A mais curiosa história de sua
curta carreira de dirigente é assim narrada por ele:
“Uma ocasião, em Caruaru,
Pernambuco, o clube que [eu] então liderava sofreu uma derrota tão vergonhosa
ao jogar contra o time local, que não esperamos o dia seguinte para sair da
cidade. Embarcamos, de madrugada, como uma espécie de fugitivos, em um trem de
carga, aturdidos e às pressas, varridos pela onda dos comentários sarcásticos
dos caruaruenses.”
Depois de tantas peripécias, saiu
do futebol para entrar na política. Considerando que chegou à Presidência da
República, pode-se dizer que, como goleiro, foi um bom político.
Foi o único ex-dirigente de
futebol que chegou à Presidência? Certamente, não.
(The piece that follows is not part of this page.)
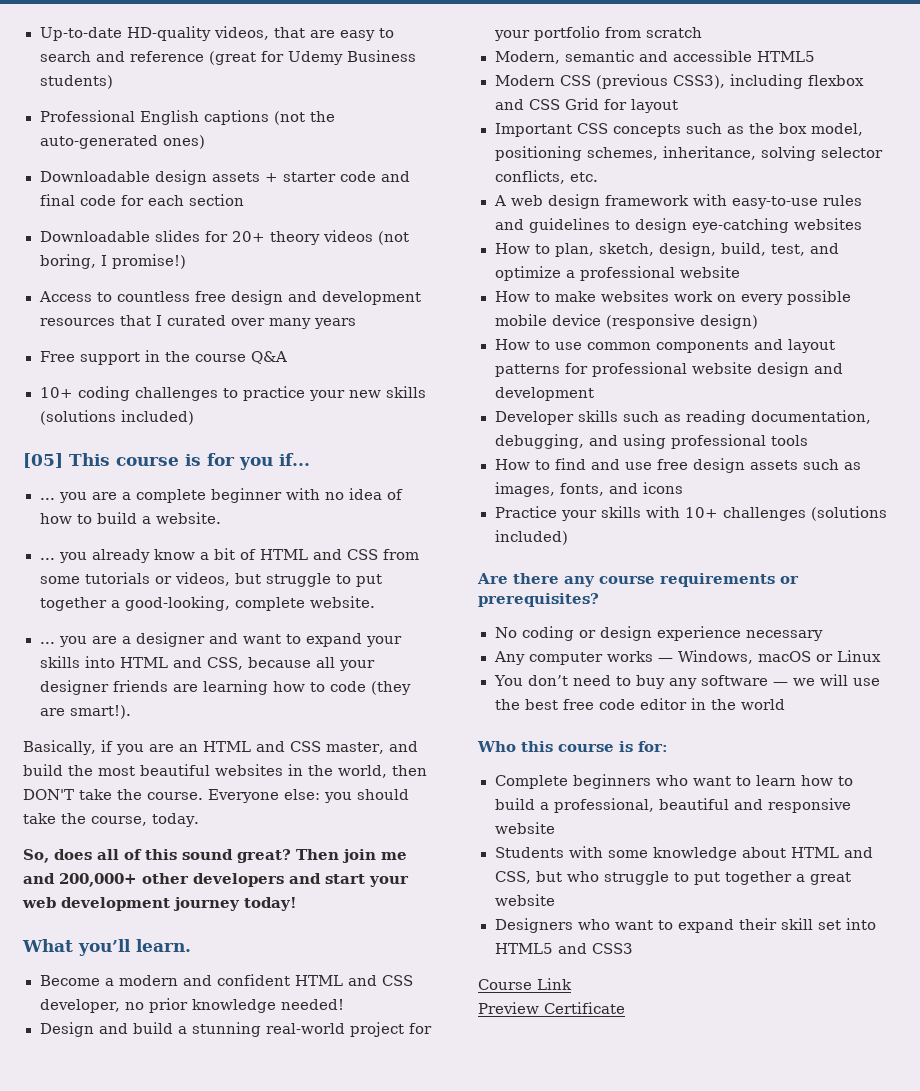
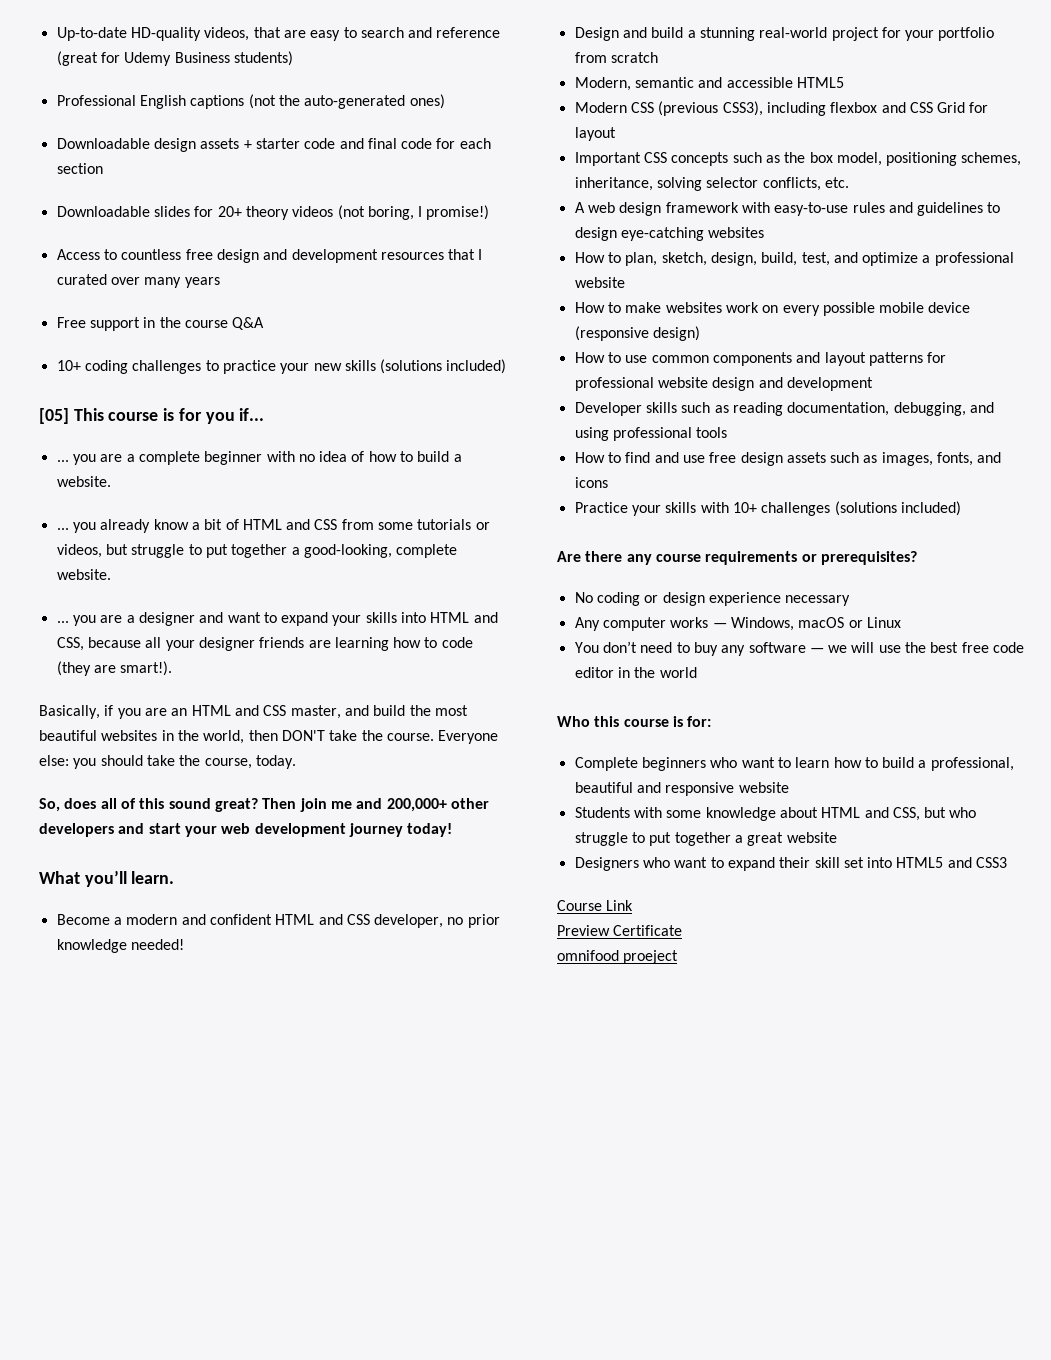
(625, 1008) none -> [557,950,679,964] // omnifood proeject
Descontados os Presidentes
da República que também foram Presidentes de Honra de alguns clubes, porque a
rigor não são dirigentes, é preciso lembrar que Fernando Collor de Mello foi
Presidente do CSA, de setembro de 1973 a agosto de 1974, conquistando o
campeonato alagoano deste ano e uma vaga na primeira divisão do Campeonato
Brasileiro.
E Café Filho foi o primeiro
Presidente da República a jogar futebol? Tudo indica que sim. O que não
significa que outros Presidentes não tenham batido bola. E não foi só Lula.
P.ex., Medici foi atacante do Grêmio de Bagé (cf. Marcos Guterman), um “bom
jogador de futebol, desde Porto Alegre” até a Escola Militar do Realengo (cf.
depoimento de Geisel). O general Aurélio de Lyra Tavares, integrante da Junta
Militar que assumiu durante a enfermidade de Costa e Silva, foi jogador do
futebol amador do Fluminense.
João Goulart também jogava
futebol. Começou no recreio do Ginásio Santana, em Uruguaiana (RS), em regime
de internato. Jango jogava no time dos mais velhos, de nome “Esperanza”, onde
atuava no meio campo, abrindo as jogadas para os companheiros avançarem.
Segundo Jorge Ferreira, Jango era um jogador habilidoso. Tanto que, na década
de 30, foi campeão juvenil pelo Internacional de Porto Alegre, até abandonar o
futebol devido a uma contusão.
Outro Presidente a jogar futebol foi
Tancredo Neves. No tempo de colégio, em São João Del Rey, ele já praticava o
esporte bretão, como se vê nesse depoimento:
“A diversão maior era o futebol.
O futebol que era travado com o maior entusiasmo, até com torcida no adro da
Igreja, e aí todos nós dividíamos em times antagônicos e cada qual mostrava as
suas habilidades, de acordo com as suas aptidões.”
A propósito, aparentemente, o
clube cuja camisa foi vestida por mais Presidentes (não só para fotografias,
mas para competição mesmo) foi o América mineiro. Além de Juscelino Kubitschek,
que fez natação e jogou basquete lá, o clube teve Tancredo, que jogou futebol.
Sem contar Lula, que, em 15.06.2003, disputou uma pelada no Alvorada usando a
camisa do Coelho, cf. foto de Ricardo Stuckert publicada na Folha de S. Paulo.